▶ _Required work_: Which of the lines below contain the string "wire"? Copy each one.

━━ Dataset excerpts ━━

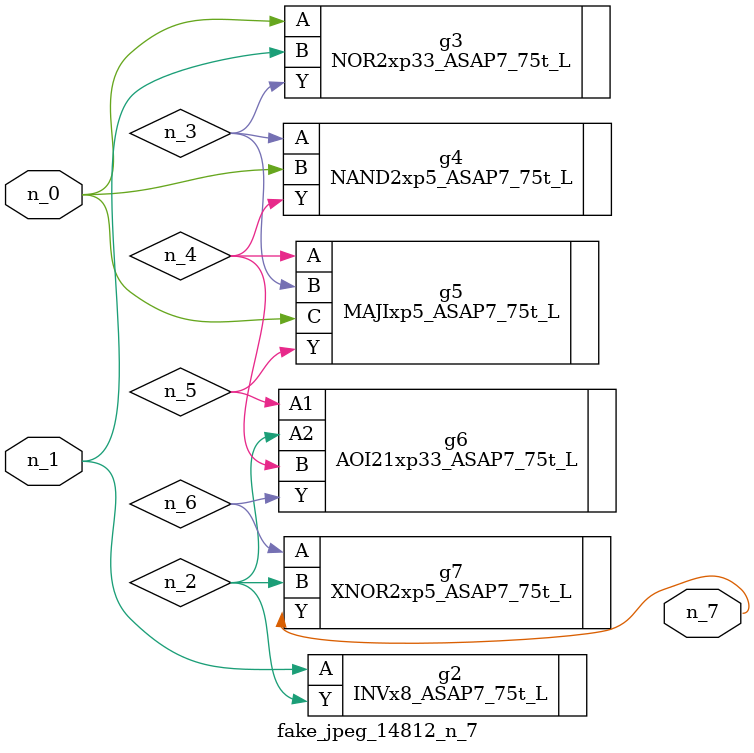
<source format=v>
module fake_jpeg_14812_n_7 (n_0, n_1, n_7);

input n_0;
input n_1;

output n_7;

wire n_3;
wire n_2;
wire n_4;
wire n_6;
wire n_5;

INVx8_ASAP7_75t_L g2 ( 
.A(n_1),
.Y(n_2)
);

NOR2xp33_ASAP7_75t_L g3 ( 
.A(n_0),
.B(n_1),
.Y(n_3)
);

NAND2xp5_ASAP7_75t_L g4 ( 
.A(n_3),
.B(n_0),
.Y(n_4)
);

MAJIxp5_ASAP7_75t_L g5 ( 
.A(n_4),
.B(n_3),
.C(n_0),
.Y(n_5)
);

AOI21xp33_ASAP7_75t_L g6 ( 
.A1(n_5),
.A2(n_2),
.B(n_4),
.Y(n_6)
);

XNOR2xp5_ASAP7_75t_L g7 ( 
.A(n_6),
.B(n_2),
.Y(n_7)
);


endmodule
</source>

━━━

▶ _Response to this task_:
wire n_3;
wire n_2;
wire n_4;
wire n_6;
wire n_5;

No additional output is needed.